Dans l'attaque par exploitation du bruit, les chercheurs peuvent déterminer les informations privées d'un individu avec une grande précision en ne connaissant que quelques attributs sur l'individu. Crédit :Gadotti et al.
Démontrer à quel point il est difficile de protéger les données privées, des chercheurs de l'Imperial College de Londres ont présenté une attaque contre un nouveau système de confidentialité des données appelé Diffix, dont la technologie de rupture a récemment été commercialisée et approuvée par l'autorité française de protection des données CNIL pour répondre à tous les critères du RGPD (Règlement général sur la protection des données), la nouvelle loi européenne sur la protection des données qui doit entrer en vigueur fin mai.
Mais maintenant, les chercheurs ont montré que, en utilisant seulement cinq attributs d'un individu et en posant 10 questions soigneusement choisies au système basé sur des requêtes, il est possible de déterminer les attributs privés de l'individu avec une précision allant jusqu'à 99%.
Les chercheurs, Andrea Gadotti, Florimond Houssiau, Luc Rocher, et Yves-Alexandre de Montjoye des départements d'informatique et de science des données de l'Imperial College de Londres, ont écrit un article sur leur attaque par exploitation du bruit sur Diffix, développé par la start-up allemande Aircloak. Diffix utilise une technologie mise au point par des chercheurs de l'Institut Max Planck depuis plusieurs années.
Comme l'expliquent les chercheurs de l'Imperial College de Londres, le but de leur attaque est de souligner la nécessité à la fois d'une transparence totale de tous les nouveaux systèmes de confidentialité des données, ainsi qu'une communauté qui a pleinement accès aux techniques afin de détecter et de discuter des vulnérabilités potentielles.
"Nous devons accepter qu'aucun système n'est parfait, " écrivent les chercheurs dans leur blog du Computational Privacy Group. " Il y aura des attaques, et certains d'entre eux réussiront. Il faut s'y préparer et s'inspirer des bonnes pratiques en matière de sécurité :s'assurer que plusieurs couches de sécurité existent, ne pas avoir toutes les données au même endroit (ce que Jean-Pierre Hubaux appelle l'approche Fort Knox), etc. Nous avons également besoin de normes et de systèmes totalement transparents et ouverts. La construction de systèmes sécurisés exige que quiconque soit en mesure de réviser le code sans barrières techniques ou juridiques, proposer des solutions et s'appuyer sur les travaux existants."
Les systèmes de protection de la confidentialité des données évoluent rapidement, avec des approches traditionnelles basées sur l'anonymisation des données devenues obsolètes, en partie à cause des grandes tailles et des utilisations des ensembles de données modernes. Alternatives à l'anonymisation des données, tels que les systèmes basés sur des requêtes comme celui utilisé par Diffix, fournir une nouvelle solution prometteuse. Dans ces systèmes, les utilisateurs peuvent poser des questions sur le système de données et recevoir des résultats agrégés comme réponses. Cette méthode vise à trouver un équilibre entre l'utilisation des données à des fins utiles, tels que la recherche et la lutte contre les maladies, tout en préservant l'intimité individuelle.

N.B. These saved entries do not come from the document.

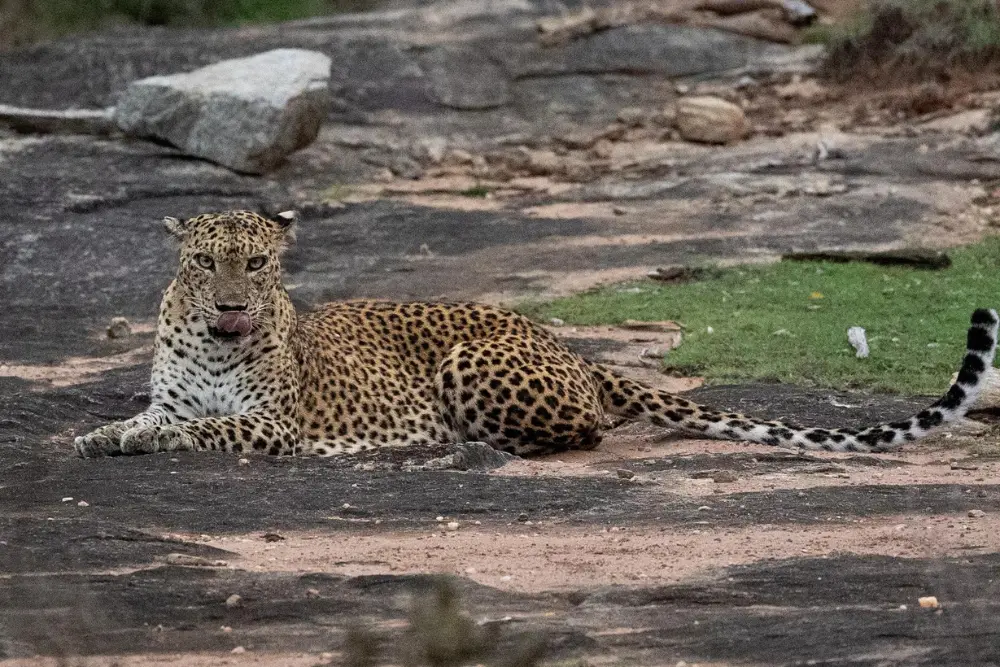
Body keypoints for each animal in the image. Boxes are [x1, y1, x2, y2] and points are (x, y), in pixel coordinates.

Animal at [76, 210, 1000, 460]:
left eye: (259, 264)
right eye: (206, 262)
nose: (234, 307)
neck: (213, 342)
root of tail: (568, 345)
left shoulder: (274, 423)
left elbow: (209, 428)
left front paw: (146, 444)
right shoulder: (172, 393)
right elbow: (147, 417)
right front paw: (100, 435)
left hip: (471, 360)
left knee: (585, 429)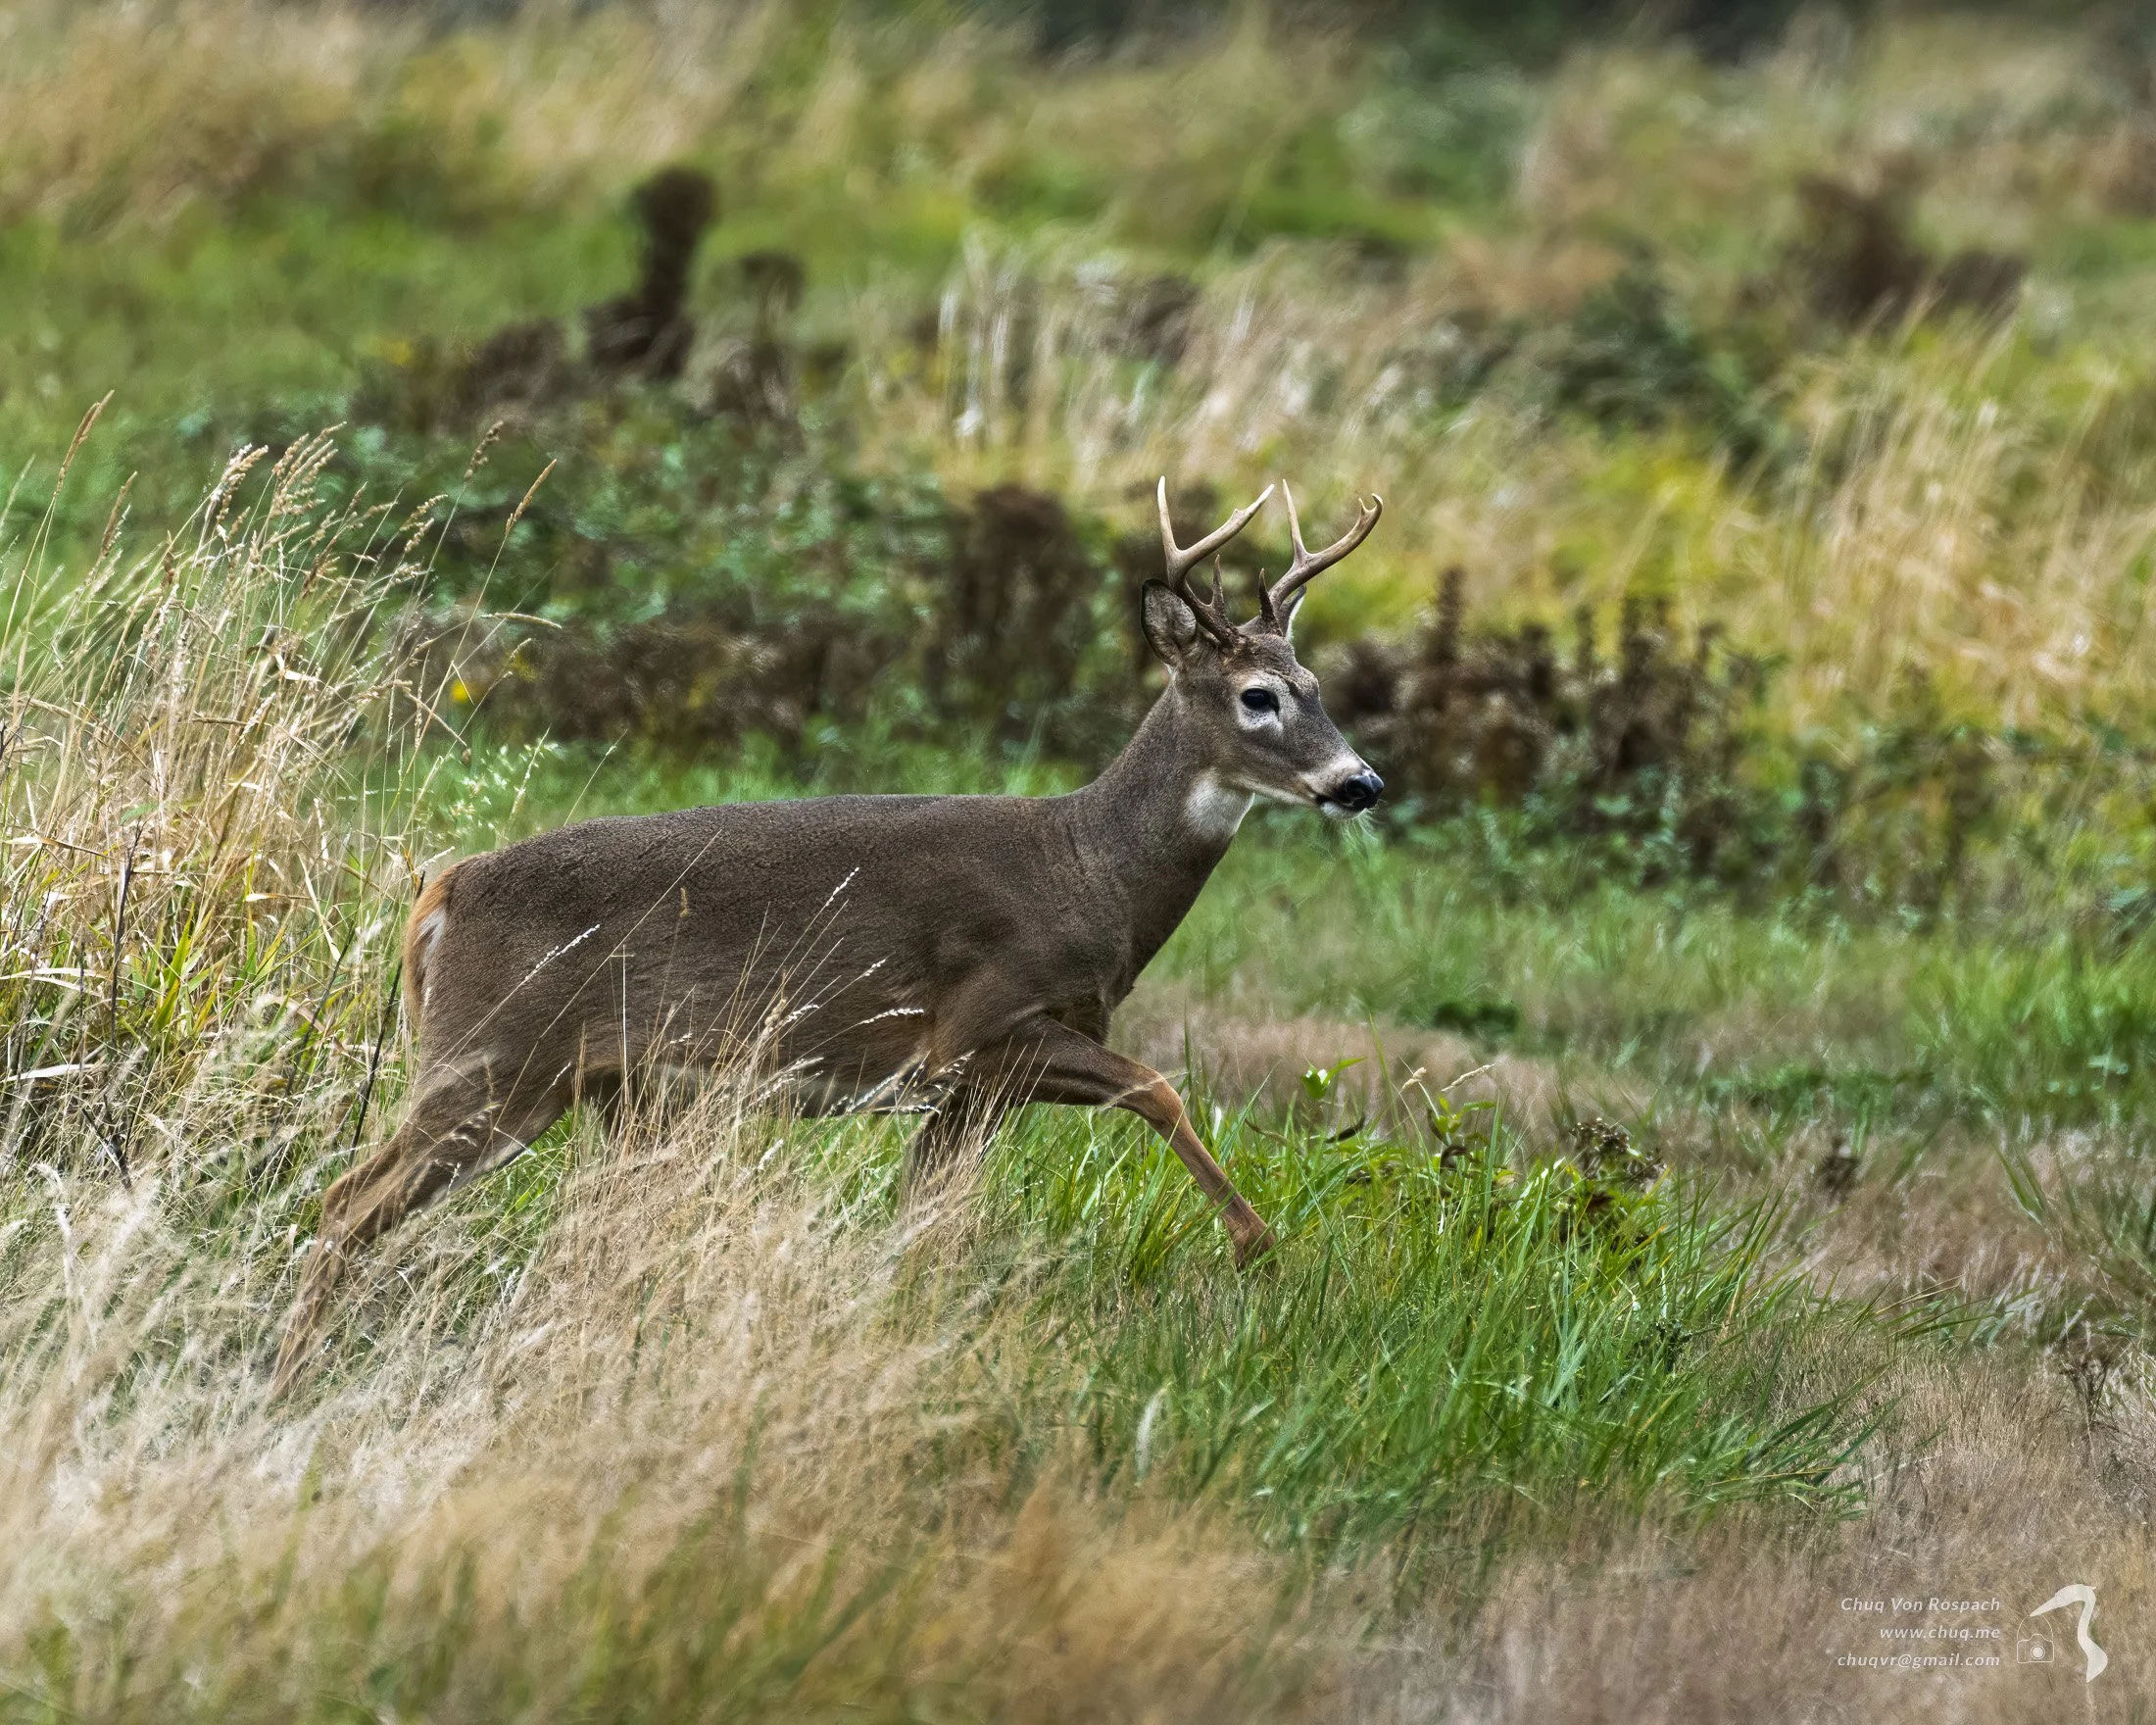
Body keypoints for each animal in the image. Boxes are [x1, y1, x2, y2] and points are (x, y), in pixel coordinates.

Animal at [271, 479, 1384, 1394]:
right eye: (1256, 696)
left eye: (1319, 687)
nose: (1360, 783)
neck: (1090, 872)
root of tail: (442, 890)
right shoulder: (981, 1026)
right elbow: (1159, 1086)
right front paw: (1256, 1243)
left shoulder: (970, 1089)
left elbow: (923, 1226)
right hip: (492, 1058)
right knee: (345, 1201)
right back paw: (292, 1373)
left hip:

A Diffix, la protection de la vie privée vient en grande partie de l'ajout de bruit. Un peu ironiquement, les chercheurs exploitent ce bruit dans leur attaque afin de déduire des informations privées des individus dans la base de données. Pour faire ça, ils mettent en œuvre une attaque d'intersection, dans lequel ils posent deux requêtes qui demandent le nombre d'individus dans l'ensemble de données qui remplissent certaines conditions. Les deux requêtes diffèrent par une seule condition, de sorte qu'en calculant la différence entre les résultats, il est possible d'annuler une partie du bruit. Les chercheurs ont montré que, en obtenant cinq paires de ces résultats, puis effectuer un test statistique (le test du rapport de vraisemblance), il est possible de déterminer certaines informations sur un individu, par exemple, si la personne est séropositive ou non.
Bien que les chercheurs soulignent quelques limites de leur attaque, ils estiment qu'il expose une grave vulnérabilité du système, et rappelle que la protection de la vie privée continuera d'être un défi permanent.